Thursday, 16 January, 2025

It feels so good to empty all that anguish in your trustworthy friend, you journal. This writing exercise has two advantages. One, it lightens your heart and clears your mind. Two, when you reread it after one year or five, it feels different. You notice how it has lost its power over you. It turns into ash yet saves some energetic embers of ideas for you to use.

What you pour on the blank pages of your journal can be compared with autumn leaves. The mountain of dried leaves of your mental trash is all biodegradable. It decomposes into mulch with a few seeds which sprout later. It often happens, that upon rereading your journal you gain greater insight into the things that had happened the previous year or many years before. Personal events gather universal significance. You realize such exchanges and events, good or bad, are human. You notice where your one year’s journaling has led you. You’re pleasantly surprised.

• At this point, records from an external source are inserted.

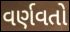
વર્ણવતોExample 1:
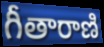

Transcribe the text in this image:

గీతారాణి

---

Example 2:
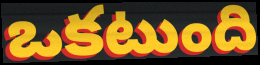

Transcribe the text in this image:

ఒకటుంది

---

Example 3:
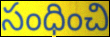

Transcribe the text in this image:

సంధించి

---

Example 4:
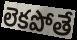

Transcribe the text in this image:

లెకపోతే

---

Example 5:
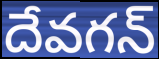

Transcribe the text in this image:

దేవగన్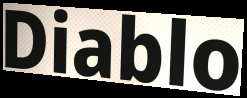
Diablo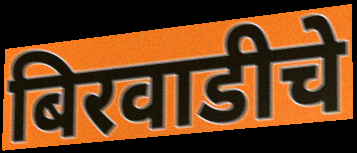
बिरवाडीचेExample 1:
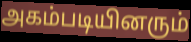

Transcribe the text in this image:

அகம்படியினரும்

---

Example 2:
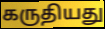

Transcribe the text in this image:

கருதியது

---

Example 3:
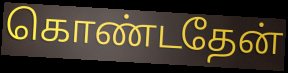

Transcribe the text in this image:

கொண்டதேன்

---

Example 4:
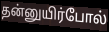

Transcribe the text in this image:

தன்னுயிர்போல்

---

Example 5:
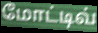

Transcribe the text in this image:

மோட்டிவ்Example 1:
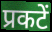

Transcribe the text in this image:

प्रकटें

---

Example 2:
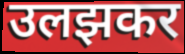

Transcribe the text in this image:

उलझकर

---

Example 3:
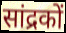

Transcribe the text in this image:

सांद्रकों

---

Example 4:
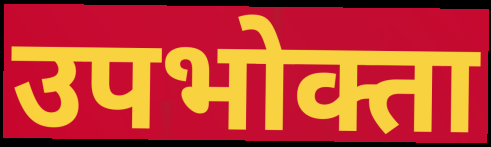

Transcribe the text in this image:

उपभोक्ता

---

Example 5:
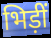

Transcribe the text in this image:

भिड़ीं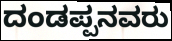
ದಂಡಪ್ಪನವರು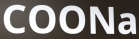
COONaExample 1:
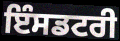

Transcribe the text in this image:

ਇੰਸਡਟਰੀ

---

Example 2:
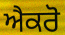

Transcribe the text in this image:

When I don’t journal for a while a restlessness gnaws at me. My mind feels muddled and overwhelmed with mosaic of petty thoughts and feelings. And when I do journal, it helps me heal my wounds, clear my mind and affects the rest of my day with peace.  

If for some reason you stop pouring out your heart in words you won’t know the cause of your irritability. When journaling turns into a habit it becomes an intrinsic part of your day. The desire to write stirs from inside like as internal alarm. Try to make journaling a daily habit and watch what happens. 

As you may have experienced by now, when you purge a stumbling block or conundrum in your notebook at the end of the session, you receive answers. You get some inclination where you are and where you may go next. Possibilities open up. Journaling daily for a decade, and then on and off for two more decades has made my little world ridiculously positive. However, there are still days when I’m surrounded by negative thoughts. However, journaling keeps me from drowning in the whirlpool of mundane worries and anxieties.

4 Comments
  • Jennifer D. Diamond

    Good morning, Madhu! Yes! Journaling has also kept me from drowning in the whirlpool, too! Thank you for sharing your wisdom!

    January 16, 2025 at 10:37 am
  • Good morning, Madhu. I have written letters to those who have upset me, but I have not sent them. Doing so helped me remove the loop that my mind would circle around the ill-feelings. I always try talking to people about disagreements, but, I have found that there are people who just do not want those conversations, no matter how cleansing and healing they are. I’m thankful for the journal and the private way to work on forgiveness of others and myself.